By Bill Short
A certified public accounting firm reported earlier this month that it has given the city of Millington a “clean audit opinion” for the 2015 fiscal year.
Trey Watkins of Watkins Uiberall in Memphis presented the report during the Jan. 11 meeting of the Millington Board of Mayor and Aldermen. He said the “clean” opinion should be “no surprise” to the board members.
“Things went really smooth this year,” he noted. “We had some staffing changes in the middle, so it was a little bit of a challenge on our side.”
Watkins expressed appreciation to City Finance Director John Trusty for his assistance in getting the process completed.
He called the “new pension standards” the “biggest challenge” his firm had this year, because the pension “liability” must be recorded. While noting that “a lot of different numbers” are involved in how that works, he said that information is in the footnotes to the report’s financial statements.
Watkins said the “pension disclosures” are listed in the financial statements, beginning on Page 39.
“This is all new from what you’re used to seeing,” he told the board members. “So, that was a very big change this year.”
Watkins said the Statement of Net Position, which is the city’s “full-accrual” statement, begins on Page 12.
“This shows you kind of where the city stands from an asset-liability perspective on a full- accrual basis,” he noted. “A lot of times, what you will see is more of the fund-basis financial statements, which are budgetary-driven.”
Watkins said “adjustments” have to be made to the Statement of Net Position to get it to the “full-accrual side.”
He noted that Governmental Activities show a total net position of $87,746,960. And the Proprietary Funds – the “business-type” activities – show $19,258,000.
Watkins said Page 14, which has the fund statements that are budgetary-driven, is more of a “cash-basis” presentation of financial information. But it also includes the city’s “balance sheet,” which lists the major and non-major “governmental funds.”
For the 2015 fiscal year, Millington’s governmental funds totaled $14,117,000.
Watkins said Page 15 shows the “reconciliation” that takes the fund financial statements back to the full-accrual statements.
“You can kind of see the items, the biggest one being Capital Assets,” he said. “So, that’s a big adjustment in debt.”
He said Page 16 contains the “income statement” on the governmental funds, which shows how the city gets to those fund balances. And Page 17 shows the reconciliation statements to get from the income statements to the full-accrual statements.
“In the past,” he recalled, “I think we’ve done a work session that might make this a little bit more detailed with more detailed questions. But I’m trying to give you as high level as I can possibly give you at this time.”
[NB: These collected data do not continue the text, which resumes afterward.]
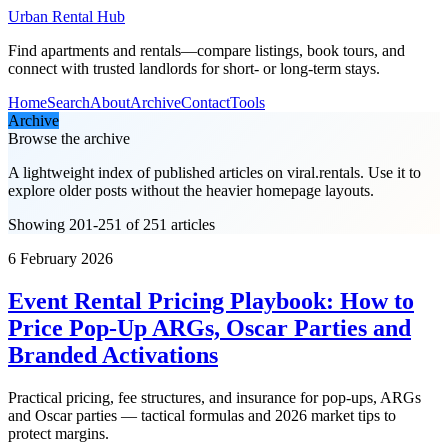
Urban Rental Hub
Find apartments and rentals—compare listings, book tours, and
connect with trusted landlords for short- or long-term stays.
Home
Search
About
Archive
Contact
Tools
Archive
Browse the archive
A lightweight index of published articles on
viral.rentals
. Use it to
explore older posts without the heavier homepage layouts.
Showing 201-251 of 251 articles
6 February 2026
Event Rental Pricing Playbook: How to
Price Pop-Up ARGs, Oscar Parties and
Branded Activations
Practical pricing, fee structures, and insurance for pop-ups, ARGs
and Oscar parties — tactical formulas and 2026 market tips to
protect margins.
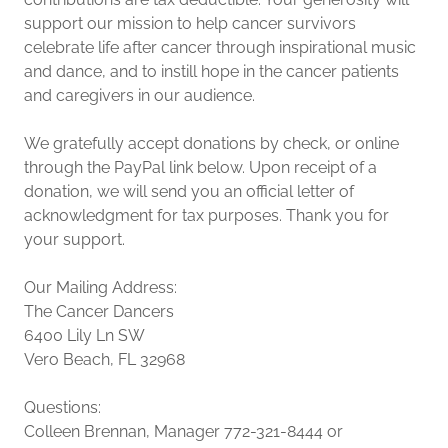
support our mission to help cancer survivors
celebrate life after cancer through inspirational music
and dance, and to instill hope in the cancer patients
and caregivers in our audience.
We gratefully accept donations by check, or online
through the PayPal link below. Upon receipt of a
donation, we will send you an official letter of
acknowledgment for tax purposes. Thank you for
your support.
Our Mailing Address:
The Cancer Dancers
6400 Lily Ln SW
Vero Beach, FL 32968
Questions:
Colleen Brennan, Manager 772-321-8444 or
Because his firm does not audit the municipal school system’s finances, Watkins said it takes “no responsibility” for the statements themselves. But they are included in the city’s report.
“All those funds will be shown as separate funds within the city’s financials,” he noted. “We make reference to the other auditors and the opinions.”
In response to a question by Alderman Mike Caruthers, Watkins said the board should not be concerned about the “level of debt” that the city currently has.
“Based on your other lending requirements, I’m not necessarily going to be in a position to actually answer that,” he acknowledged. “But I wouldn’t say that you have just a ton more than some other municipalities.”